American politician and social worker (born 1940)

Panke Bradley Miller (born Panke J. Mattox, 25 November 1940) is an American politician, civic leader, and social worker who was the first woman to serve on the Atlanta Board of Aldermen (today the Atlanta City Council) from 1972 to 1979.

Panke J. Mattox was born in Parris Island, South Carolina, on November 25, 1940, to John D. and Elizabeth K. Mattox; she was raised in Macon, Georgia. She received her bachelor's degree in psychology from Antioch College in Yellow Springs, Ohio, and her graduate degree in community organizing and social work from the University of Chicago. After her studies, Miller returned to Atlanta.

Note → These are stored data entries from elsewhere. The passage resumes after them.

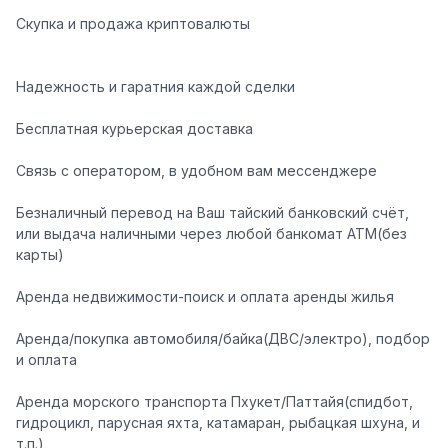
Скупка и продажа криптовалюты
Надежность и гаратния каждой сделки
Бесплатная курьерская доставка
Связь с оператором, в удобном вам мессенджере
Безналичный перевод на Ваш тайский банковский счёт,
или выдача наличными через любой банкомат АТМ(без
карты)
Аренда недвижимости-поиск и оплата аренды жилья
Аренда/покупка автомобиля/байка(ДВС/электро), подбор
и оплата
Аренда морского транспорта Пхукет/Паттайя(спидбот,
гидроцикл, парусная яхта, катамаран, рыбацкая шхуна, и
т.п.)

Miller was appointed to the Atlanta Board of Aldermen's at-large Post 15 by mayor Sam Massell on July 7, 1972, becoming the first woman to serve on the council. The post had been filled previously by R. A. "Pete" Petree, who was convicted of bribery and suspended in 1970.

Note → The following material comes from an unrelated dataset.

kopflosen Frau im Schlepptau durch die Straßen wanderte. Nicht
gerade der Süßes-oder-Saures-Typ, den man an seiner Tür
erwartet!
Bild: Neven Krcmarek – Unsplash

She was later elected in 1973, defeating Henry Dodson and Sherman Barge. Miller was chair of the Human Resources committee, and also served on the Development, Transportation, and Judiciary committees. Miller was described in 1974 by the Atlanta Journal as a "former research analyst for health and community action groups, [and] wife of a Georgia State University sociology professor." In 1975, the New York Times called her "one of the more liberal whites on the City Council". Miller was also a supporter of the Equal Rights Amendment, joining mayor Maynard Jackson to declare January 11, 1975 as "ERA Day in Atlanta". Miller also pledged to introduce gay rights legislation.

After her work in government, Miller was vice-chair of the Georgia section of Common Cause. Miller was honored by the Atlanta City Council in March 2023.

Miller was married to professor Donald M. Bradley in the 1970s. She married Peter O. Miller in the 1980s; he died in 2022.